New Delhi, August 30
A team of Indian scientists is making waves globally to develop an artificial intelligence-based system that can select carcinogenic compounds from a host of chemicals, offering huge potential to change the face of the landscape of cancer detection.
The article, “Artificial Intelligence Discovers Carcinogenic Human Metabolites,” published in the world-renowned journal “Nature Chemical Biology,” presents a new AI approach that can identify carcinogens among a sea of molecules.

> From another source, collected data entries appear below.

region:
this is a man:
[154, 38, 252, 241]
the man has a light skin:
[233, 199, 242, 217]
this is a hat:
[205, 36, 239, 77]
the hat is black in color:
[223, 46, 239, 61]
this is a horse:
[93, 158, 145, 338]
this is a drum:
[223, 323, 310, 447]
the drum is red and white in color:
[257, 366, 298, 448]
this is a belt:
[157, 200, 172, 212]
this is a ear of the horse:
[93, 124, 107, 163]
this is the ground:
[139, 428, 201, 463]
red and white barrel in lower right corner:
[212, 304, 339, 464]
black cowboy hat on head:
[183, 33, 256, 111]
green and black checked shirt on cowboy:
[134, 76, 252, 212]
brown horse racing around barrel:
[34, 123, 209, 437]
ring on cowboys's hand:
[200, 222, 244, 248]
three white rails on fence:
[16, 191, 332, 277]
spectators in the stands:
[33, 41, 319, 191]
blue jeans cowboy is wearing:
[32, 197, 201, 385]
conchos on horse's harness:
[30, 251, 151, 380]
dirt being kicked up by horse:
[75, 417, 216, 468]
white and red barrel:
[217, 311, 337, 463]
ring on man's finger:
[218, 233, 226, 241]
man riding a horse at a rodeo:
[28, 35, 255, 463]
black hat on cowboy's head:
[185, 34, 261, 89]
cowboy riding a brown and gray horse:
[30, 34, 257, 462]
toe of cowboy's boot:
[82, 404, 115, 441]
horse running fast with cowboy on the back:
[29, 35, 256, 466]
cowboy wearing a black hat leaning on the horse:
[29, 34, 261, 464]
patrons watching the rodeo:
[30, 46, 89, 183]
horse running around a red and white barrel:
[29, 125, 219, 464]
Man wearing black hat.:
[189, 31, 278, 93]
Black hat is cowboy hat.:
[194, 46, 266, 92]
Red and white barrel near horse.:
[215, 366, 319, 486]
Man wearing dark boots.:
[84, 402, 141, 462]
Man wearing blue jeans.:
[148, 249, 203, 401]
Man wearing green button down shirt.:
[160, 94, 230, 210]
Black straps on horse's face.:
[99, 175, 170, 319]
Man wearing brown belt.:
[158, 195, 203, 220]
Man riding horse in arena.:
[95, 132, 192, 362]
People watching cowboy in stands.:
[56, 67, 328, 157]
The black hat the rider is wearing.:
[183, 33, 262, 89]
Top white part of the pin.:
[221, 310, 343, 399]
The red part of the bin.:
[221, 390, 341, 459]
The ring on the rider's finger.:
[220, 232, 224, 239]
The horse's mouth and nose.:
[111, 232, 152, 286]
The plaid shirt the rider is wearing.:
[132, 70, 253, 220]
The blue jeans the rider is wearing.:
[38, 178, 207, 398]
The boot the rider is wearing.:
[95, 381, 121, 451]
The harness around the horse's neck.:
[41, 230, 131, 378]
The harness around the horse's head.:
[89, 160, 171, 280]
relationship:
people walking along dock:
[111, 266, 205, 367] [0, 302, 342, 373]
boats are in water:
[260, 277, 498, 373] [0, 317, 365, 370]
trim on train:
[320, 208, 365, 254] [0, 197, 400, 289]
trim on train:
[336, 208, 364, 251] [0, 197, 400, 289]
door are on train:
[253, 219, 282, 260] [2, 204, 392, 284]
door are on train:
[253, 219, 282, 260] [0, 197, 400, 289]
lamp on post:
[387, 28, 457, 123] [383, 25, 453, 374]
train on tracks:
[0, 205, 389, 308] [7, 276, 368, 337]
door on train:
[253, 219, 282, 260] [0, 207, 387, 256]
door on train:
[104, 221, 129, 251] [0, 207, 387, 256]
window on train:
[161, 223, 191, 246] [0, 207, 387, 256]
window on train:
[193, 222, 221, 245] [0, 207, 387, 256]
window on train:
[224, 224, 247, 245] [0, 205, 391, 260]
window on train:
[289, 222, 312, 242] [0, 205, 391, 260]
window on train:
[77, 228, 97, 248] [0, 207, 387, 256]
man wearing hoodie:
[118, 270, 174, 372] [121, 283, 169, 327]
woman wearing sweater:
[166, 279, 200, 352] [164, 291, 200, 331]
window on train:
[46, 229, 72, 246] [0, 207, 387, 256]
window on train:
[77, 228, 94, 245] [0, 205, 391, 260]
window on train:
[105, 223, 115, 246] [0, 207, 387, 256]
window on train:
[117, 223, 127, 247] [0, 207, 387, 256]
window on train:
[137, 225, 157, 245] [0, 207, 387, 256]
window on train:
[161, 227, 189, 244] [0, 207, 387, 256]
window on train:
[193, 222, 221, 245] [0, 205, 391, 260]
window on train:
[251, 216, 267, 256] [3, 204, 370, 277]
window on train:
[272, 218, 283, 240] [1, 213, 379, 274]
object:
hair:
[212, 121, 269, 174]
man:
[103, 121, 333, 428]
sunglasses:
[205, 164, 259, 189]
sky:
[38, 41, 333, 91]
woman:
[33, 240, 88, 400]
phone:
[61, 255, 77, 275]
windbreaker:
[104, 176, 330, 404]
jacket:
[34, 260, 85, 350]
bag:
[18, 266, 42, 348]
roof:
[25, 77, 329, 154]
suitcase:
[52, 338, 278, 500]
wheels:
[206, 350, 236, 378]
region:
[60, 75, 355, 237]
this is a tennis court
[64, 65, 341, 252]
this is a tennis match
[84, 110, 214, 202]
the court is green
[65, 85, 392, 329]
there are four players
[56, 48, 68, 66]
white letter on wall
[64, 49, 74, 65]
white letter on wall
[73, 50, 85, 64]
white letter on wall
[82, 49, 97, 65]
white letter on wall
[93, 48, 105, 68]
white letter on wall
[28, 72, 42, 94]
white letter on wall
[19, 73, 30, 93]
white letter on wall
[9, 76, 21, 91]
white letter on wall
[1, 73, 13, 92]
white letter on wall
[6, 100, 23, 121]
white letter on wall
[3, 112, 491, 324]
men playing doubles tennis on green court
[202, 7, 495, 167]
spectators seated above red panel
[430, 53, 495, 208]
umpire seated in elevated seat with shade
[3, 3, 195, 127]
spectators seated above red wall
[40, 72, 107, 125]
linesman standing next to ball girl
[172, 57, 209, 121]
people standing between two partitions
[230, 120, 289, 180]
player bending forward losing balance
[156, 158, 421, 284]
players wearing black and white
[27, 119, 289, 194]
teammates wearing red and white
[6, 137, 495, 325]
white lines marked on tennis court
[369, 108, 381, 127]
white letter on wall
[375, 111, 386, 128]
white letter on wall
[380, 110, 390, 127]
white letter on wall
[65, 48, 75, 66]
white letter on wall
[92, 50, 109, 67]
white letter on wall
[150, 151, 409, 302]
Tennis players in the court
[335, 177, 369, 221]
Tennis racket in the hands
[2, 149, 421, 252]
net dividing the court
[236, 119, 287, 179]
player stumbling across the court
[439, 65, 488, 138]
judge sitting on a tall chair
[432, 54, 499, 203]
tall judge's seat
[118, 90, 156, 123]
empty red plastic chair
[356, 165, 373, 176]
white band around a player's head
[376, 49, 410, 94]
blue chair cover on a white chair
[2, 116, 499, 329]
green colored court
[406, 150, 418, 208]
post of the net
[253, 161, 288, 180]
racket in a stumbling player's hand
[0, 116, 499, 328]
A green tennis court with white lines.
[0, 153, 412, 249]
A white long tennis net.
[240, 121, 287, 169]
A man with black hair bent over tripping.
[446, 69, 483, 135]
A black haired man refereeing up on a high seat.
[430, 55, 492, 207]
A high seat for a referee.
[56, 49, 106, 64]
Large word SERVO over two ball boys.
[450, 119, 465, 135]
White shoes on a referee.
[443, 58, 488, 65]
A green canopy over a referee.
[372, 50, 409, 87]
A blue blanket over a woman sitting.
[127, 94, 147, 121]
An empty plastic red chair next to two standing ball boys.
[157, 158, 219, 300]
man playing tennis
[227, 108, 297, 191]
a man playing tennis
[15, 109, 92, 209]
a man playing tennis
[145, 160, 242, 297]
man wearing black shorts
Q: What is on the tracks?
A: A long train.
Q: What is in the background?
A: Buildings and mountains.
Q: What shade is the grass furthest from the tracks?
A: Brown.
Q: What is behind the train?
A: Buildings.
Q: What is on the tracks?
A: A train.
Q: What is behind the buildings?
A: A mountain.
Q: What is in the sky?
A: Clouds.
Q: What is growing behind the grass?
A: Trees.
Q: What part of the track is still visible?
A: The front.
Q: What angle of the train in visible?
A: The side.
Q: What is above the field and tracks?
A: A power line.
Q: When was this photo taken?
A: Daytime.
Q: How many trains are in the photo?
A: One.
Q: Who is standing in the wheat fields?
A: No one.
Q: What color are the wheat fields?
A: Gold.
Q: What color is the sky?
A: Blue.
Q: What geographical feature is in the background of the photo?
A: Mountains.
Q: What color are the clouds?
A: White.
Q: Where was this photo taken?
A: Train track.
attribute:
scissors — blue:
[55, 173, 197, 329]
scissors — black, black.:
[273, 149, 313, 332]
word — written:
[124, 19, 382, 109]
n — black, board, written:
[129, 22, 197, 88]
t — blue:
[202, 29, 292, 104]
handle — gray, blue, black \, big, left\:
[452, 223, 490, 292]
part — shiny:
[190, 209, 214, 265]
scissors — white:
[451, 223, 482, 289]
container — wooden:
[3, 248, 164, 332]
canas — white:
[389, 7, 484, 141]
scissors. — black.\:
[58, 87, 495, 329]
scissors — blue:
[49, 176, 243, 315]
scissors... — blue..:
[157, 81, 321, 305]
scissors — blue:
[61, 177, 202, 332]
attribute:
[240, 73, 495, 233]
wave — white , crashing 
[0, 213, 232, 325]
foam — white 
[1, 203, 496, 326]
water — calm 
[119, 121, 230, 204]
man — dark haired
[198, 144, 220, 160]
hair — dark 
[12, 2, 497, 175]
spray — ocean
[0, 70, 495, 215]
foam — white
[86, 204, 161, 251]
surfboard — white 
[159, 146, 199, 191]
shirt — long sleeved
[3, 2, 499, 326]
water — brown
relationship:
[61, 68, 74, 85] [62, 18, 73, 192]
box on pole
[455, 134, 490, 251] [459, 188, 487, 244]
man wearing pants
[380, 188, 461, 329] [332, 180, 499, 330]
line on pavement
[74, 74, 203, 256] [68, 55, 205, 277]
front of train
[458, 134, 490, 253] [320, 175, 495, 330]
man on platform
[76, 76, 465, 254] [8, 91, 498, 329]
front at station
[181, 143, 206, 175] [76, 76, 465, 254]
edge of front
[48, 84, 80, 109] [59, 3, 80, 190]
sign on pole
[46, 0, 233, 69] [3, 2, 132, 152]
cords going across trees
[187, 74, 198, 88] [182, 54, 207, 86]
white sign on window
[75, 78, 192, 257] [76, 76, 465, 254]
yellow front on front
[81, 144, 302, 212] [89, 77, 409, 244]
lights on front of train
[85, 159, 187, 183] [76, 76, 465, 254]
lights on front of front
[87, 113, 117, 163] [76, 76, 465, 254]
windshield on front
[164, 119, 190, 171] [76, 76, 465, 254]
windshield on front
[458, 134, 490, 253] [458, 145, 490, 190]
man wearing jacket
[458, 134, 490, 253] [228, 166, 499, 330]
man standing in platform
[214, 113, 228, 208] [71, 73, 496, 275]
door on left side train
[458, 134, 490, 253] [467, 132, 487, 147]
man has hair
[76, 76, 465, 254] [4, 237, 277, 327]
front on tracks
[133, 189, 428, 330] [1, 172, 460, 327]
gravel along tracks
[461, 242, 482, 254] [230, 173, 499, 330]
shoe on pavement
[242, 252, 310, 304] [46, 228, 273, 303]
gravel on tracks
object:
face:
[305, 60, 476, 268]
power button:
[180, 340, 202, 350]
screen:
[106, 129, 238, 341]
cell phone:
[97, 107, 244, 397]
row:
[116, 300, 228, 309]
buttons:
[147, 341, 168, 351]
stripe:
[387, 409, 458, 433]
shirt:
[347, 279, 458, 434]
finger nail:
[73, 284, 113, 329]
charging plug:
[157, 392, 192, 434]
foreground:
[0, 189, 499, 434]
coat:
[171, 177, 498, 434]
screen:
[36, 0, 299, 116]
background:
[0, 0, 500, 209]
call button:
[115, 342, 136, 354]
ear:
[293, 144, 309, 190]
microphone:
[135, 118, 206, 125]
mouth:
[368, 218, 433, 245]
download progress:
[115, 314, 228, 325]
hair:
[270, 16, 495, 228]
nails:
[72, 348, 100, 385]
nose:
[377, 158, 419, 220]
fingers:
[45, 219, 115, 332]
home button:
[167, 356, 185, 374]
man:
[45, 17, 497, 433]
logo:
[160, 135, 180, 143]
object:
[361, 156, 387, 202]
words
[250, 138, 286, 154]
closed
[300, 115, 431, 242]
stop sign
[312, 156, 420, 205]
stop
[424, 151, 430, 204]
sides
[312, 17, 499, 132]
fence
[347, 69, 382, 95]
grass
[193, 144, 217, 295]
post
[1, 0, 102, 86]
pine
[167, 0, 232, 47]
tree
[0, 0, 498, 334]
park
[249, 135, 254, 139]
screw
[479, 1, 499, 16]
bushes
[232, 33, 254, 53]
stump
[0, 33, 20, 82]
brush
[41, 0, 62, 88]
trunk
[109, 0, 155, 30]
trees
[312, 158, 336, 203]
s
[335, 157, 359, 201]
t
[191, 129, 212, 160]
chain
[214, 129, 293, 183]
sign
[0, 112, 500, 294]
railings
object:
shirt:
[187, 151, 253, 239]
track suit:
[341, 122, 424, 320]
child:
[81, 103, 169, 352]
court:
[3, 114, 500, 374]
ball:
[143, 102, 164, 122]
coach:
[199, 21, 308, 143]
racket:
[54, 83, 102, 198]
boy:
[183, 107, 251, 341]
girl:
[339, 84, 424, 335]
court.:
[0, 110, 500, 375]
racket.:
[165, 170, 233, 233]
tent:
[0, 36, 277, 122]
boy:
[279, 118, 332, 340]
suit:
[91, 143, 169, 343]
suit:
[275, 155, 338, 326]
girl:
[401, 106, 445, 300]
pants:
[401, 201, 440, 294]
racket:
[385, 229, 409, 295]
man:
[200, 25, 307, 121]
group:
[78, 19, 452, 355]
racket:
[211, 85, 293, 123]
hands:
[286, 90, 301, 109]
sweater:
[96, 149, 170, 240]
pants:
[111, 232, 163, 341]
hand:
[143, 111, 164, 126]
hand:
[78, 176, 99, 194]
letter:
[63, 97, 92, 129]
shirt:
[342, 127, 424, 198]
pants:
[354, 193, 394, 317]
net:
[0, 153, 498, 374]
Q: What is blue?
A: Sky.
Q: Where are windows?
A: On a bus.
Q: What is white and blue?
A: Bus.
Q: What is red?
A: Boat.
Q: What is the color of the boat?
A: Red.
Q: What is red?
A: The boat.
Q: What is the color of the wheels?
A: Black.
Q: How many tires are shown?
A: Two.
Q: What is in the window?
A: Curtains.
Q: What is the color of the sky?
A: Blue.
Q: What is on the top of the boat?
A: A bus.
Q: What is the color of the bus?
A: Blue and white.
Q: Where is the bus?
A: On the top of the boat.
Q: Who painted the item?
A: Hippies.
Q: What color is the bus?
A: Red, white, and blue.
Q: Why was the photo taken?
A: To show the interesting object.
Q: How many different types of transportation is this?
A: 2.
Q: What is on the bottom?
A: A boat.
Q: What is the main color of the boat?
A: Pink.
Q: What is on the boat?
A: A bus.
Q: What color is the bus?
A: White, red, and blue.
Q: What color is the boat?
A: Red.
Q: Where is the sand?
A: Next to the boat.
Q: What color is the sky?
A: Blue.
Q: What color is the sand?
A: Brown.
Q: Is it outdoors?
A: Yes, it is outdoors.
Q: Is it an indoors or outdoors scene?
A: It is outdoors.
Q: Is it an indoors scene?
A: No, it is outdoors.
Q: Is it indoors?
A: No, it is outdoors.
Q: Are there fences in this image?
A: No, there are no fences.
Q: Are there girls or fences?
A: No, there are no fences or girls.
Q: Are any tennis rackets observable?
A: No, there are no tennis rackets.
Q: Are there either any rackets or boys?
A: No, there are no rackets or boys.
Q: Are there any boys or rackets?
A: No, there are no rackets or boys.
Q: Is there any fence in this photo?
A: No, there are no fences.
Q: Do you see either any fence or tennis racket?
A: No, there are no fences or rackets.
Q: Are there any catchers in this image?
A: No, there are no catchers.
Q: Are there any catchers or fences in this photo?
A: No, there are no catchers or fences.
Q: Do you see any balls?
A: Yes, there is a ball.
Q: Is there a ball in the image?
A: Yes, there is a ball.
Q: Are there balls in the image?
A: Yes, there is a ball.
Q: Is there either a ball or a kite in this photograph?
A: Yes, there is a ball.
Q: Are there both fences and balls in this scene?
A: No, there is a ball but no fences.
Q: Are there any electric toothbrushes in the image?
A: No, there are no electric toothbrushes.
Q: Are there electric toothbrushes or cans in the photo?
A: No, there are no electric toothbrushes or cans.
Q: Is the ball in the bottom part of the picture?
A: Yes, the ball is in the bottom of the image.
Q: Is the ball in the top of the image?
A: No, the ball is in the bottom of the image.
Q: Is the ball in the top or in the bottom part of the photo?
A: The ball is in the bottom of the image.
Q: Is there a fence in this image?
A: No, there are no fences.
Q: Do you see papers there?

The work of four collaborating institutes – Indraprastha Institute of Information Technology Delhi, IIT-Ropar, CSIR-Institute of Genomics and Integrative Biology and Rajiv Gandhi Cancer Institute – is already being hailed as a game-changer in the field of oncology just considering 5-10 percent of cancer types are hereditary and the rest are caused by exposure to carcinogens.
“Given that more than 90% of cancers are caused by exposure to compounds, the ability of our AI method to accurately identify a carcinogen can make a huge difference in cancer response. , more than 700 FDA-approved drugs had to be withdrawn because they were later found to be carcinogenic despite passing the testing stages. This is a huge burden on the industry pharmaceutical industry to determine the carcinogenic potential of a compound. Our AI system, Metabokiller, is a reliable means of accurately detecting carcinogenic compounds,” Dr. Gaurav Ahuja, lead author of the study, told The Tribune today. The Indian researchers proved the value of their AI model by flagging two compounds (which none of the currently used cancer detection models flag as carcinogens) as carcinogens and proving them to be so in experiments.
Ahuja and his collaborator, Dr. Debarka Sengupta, argue that current predictive models for predicting carcinogenicity primarily examine compounds to determine if they cause DNA damage and predict carcinogenicity based on this knowledge. “But a potentially carcinogenic compound may not damage DNA alone. Carcinogens may have many other biochemical properties that our AI model assesses for detection,” says Ahuja.
What ‘Metabokiller’ does
Metabokiller tracks biochemical properties known to be associated with carcinogens to detect cancerous compounds – a potential carcinogen could induce cell proliferation (cell division), genomic instability, anti-apoptotic response (ability of a cell not to die) , epigenetic alterations (changes in DNA) and could have an electrophilic character (where it induces a positive charge to impact DNA which is negatively charged).
Four institutes are making global waves
- Indraprastha Institute of Information Technology Delhi, IIT-Ropar, CSIR-Institute of Genomics, and Integrative Biology and Rajiv Gandhi Cancer Institute are the collaborating institutes
- The study is published in the globally recognized journal “Nature Chemical Biology” and presents a novel AI approach to identifying carcinogens among a sea of molecules.